研究課題/領域番号 |
16K16559
|
研究機関 | 筑波大学 |
研究代表者 |
岡本 正洋 筑波大学, 体育系, 助教 (30726617)
|
研究期間 (年度) |
2016-04-01 – 2018-03-31
|
キーワード | 低強度運動 / 海馬 / ストレス / 記憶 / RNA-Seq |
研究実績の概要 |
低強度運動は海馬の神経可塑性や機能(記憶・学習)を高めるが、海馬は情動を担う脳部位でもあることから、低強度運動がうつ症状や不安行動などの改善に有用であることが想定される。そこで、本研究ではRNAシークエンシング(RNA-Seq)を活用し、低強度運動による抗うつ・抗不安効果およびその分子基盤を明らかにすることを目的に実験を行った。 実験では、6週間の低強度運動がストレス耐性を高めるか、一過性の拘束ストレスを用いて検証した。その結果、低強度運動トレーニングは一過性のストレスによる記憶力の低下を防ぐことが明らかになった。現在、海馬の背側部と腹側部をそれぞれ採取し、RNA-Seqによる網羅的な遺伝子解析を行っている。 さらにBDNF(脳由来神経栄養因子)のSingle-nucleotide polymorphism (Val66Met)マウスを用い、ストレス脆弱性が高く、うつ様症状や不安行動を示すマウスに対する運動効果について検証した。抗うつ薬抵抗性を示すこのマウスでは、6週間の運動療法と抗うつ薬(フルオキセチン)の併用により、うつ様症状が改善し、プレシナプスに存在するmGlu2Rの発現量も回復することが明らかになった。
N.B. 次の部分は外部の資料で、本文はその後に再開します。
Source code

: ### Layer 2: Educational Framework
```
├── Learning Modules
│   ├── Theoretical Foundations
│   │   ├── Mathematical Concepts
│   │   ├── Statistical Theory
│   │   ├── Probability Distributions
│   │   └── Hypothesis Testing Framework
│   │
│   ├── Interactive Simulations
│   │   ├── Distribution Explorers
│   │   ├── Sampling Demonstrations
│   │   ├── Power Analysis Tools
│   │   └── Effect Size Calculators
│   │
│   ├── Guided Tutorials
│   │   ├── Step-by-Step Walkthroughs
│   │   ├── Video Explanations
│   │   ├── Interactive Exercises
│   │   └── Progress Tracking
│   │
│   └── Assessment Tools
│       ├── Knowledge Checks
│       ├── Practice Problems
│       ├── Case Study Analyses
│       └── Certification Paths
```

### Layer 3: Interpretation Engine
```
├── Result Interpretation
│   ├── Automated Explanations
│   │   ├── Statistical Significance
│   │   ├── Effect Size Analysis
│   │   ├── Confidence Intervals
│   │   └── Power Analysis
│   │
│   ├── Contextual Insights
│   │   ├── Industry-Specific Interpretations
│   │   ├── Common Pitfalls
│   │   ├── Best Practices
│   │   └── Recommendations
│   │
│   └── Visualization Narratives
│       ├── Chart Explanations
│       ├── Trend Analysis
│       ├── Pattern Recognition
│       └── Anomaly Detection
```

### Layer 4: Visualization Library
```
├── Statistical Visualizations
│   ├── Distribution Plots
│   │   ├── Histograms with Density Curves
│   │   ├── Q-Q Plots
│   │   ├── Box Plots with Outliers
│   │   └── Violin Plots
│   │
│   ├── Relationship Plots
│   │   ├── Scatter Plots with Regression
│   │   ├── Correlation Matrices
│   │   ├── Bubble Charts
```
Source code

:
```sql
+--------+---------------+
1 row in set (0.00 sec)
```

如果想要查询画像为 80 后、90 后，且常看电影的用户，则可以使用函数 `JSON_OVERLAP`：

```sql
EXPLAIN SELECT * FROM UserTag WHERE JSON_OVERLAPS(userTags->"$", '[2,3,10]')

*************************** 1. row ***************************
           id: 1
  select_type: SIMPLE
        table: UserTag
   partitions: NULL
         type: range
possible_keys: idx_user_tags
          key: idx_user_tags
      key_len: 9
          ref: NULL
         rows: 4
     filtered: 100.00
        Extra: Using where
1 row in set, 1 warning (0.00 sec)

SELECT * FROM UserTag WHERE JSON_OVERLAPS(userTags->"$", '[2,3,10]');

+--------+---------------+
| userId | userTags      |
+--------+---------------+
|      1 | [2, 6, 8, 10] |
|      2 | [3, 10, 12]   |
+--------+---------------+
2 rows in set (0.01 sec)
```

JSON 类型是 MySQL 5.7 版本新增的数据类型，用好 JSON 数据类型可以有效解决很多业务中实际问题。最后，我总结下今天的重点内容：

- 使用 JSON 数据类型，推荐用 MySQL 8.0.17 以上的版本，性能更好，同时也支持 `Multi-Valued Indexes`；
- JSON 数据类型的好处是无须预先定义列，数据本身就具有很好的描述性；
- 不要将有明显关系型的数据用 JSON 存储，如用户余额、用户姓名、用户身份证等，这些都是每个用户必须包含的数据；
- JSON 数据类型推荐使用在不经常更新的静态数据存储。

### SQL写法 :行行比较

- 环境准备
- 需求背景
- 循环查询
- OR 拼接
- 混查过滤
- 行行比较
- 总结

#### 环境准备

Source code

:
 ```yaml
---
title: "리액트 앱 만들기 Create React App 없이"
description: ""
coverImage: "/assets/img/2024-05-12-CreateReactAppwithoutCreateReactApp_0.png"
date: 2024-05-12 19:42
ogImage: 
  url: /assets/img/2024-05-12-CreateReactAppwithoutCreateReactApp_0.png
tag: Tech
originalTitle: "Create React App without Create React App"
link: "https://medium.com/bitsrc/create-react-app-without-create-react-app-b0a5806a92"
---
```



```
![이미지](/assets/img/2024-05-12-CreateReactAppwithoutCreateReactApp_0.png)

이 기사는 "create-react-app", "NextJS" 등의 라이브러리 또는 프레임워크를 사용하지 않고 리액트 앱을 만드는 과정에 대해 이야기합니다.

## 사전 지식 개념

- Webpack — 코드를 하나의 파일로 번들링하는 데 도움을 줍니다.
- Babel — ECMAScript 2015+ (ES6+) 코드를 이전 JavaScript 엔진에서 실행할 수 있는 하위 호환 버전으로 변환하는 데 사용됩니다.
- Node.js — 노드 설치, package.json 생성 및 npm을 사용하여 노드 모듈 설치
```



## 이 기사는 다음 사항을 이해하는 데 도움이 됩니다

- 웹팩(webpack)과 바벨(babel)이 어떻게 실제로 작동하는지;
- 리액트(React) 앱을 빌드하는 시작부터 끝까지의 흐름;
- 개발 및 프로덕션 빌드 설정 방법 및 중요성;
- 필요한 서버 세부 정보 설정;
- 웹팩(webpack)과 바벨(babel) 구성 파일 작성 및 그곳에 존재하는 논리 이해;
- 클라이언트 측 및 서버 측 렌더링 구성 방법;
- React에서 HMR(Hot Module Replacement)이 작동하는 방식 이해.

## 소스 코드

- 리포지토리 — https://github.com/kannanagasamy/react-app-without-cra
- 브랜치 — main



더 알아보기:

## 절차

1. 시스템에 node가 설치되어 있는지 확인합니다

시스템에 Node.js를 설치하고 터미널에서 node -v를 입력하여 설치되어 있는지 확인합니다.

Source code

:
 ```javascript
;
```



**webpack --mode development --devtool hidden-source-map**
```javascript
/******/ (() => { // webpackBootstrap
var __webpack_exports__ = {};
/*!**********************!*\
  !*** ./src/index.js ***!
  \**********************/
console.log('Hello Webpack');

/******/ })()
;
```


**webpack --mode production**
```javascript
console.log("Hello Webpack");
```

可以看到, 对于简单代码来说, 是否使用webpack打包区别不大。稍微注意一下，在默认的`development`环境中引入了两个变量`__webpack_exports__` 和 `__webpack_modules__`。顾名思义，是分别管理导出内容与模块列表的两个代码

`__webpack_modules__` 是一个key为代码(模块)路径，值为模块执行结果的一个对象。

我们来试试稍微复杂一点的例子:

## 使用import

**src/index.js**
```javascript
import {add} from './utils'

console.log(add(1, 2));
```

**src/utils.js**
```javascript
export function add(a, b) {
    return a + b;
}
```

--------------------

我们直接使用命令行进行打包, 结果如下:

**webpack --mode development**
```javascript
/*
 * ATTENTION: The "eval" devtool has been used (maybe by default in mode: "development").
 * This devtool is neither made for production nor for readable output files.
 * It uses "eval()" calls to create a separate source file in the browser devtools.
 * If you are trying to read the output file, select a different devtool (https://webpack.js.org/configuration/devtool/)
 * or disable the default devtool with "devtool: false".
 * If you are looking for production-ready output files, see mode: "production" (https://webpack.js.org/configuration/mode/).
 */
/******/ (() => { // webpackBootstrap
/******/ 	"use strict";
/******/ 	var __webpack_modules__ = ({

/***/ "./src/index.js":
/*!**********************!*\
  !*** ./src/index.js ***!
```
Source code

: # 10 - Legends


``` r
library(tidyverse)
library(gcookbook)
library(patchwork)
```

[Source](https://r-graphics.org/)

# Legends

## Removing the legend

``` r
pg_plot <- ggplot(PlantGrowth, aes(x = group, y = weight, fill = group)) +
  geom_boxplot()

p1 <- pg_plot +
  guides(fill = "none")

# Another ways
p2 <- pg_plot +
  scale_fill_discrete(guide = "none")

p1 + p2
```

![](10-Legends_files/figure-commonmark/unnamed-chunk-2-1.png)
RNA-Seq解析によるPrincipal Component Analysisでは、Val66Metマウスと対照群(Val/Val)のマウスの腹側海馬歯状回のTranscriptomeは大きく異なり、運動療法と抗うつ薬の併用により、Val/Valマウスに近いTranscriptomeを示すことを見出した。
|
現在までの達成度 (区分) |
現在までの達成度 (区分)
2: おおむね順調に進展している
理由
6週間の低強度運動は一過性のストレスによる不安行動や認知機能の低下を防ぎ、さらにその分子機構としてグルタミン酸受容体やトランスポーターの関与を示唆した。また、次年度予定していた遺伝子改変マウス(BDNFの遺伝子多型, Val66Met)の実験の一部を前倒しで実施し、RNA-Sequencingの解析まで進めることができ、概ね順調である。
|
今後の研究の推進方策 |
RNA-Sequencingの解析は多岐にわたる。引続き、解析を続け、ストレス耐性を高める運動効果の分子基盤について、多角的に明らかにする。同時に、一過性だけでなく、慢性的なストレスに対しても、運動が有用か検証し、その分子メカニズムを明らかにする。
|
次年度使用額が生じた理由 |
実験費用の一部を研究協力者と分担することができ、予定していた経費よりも少ない額で実験を遂行することができたため。
|
次年度使用額の使用計画 |
実験規模を拡大し、より詳細は分子基盤の解析、特にRNA-sequencing の解析を集中的に行うための費用として支出する予定である。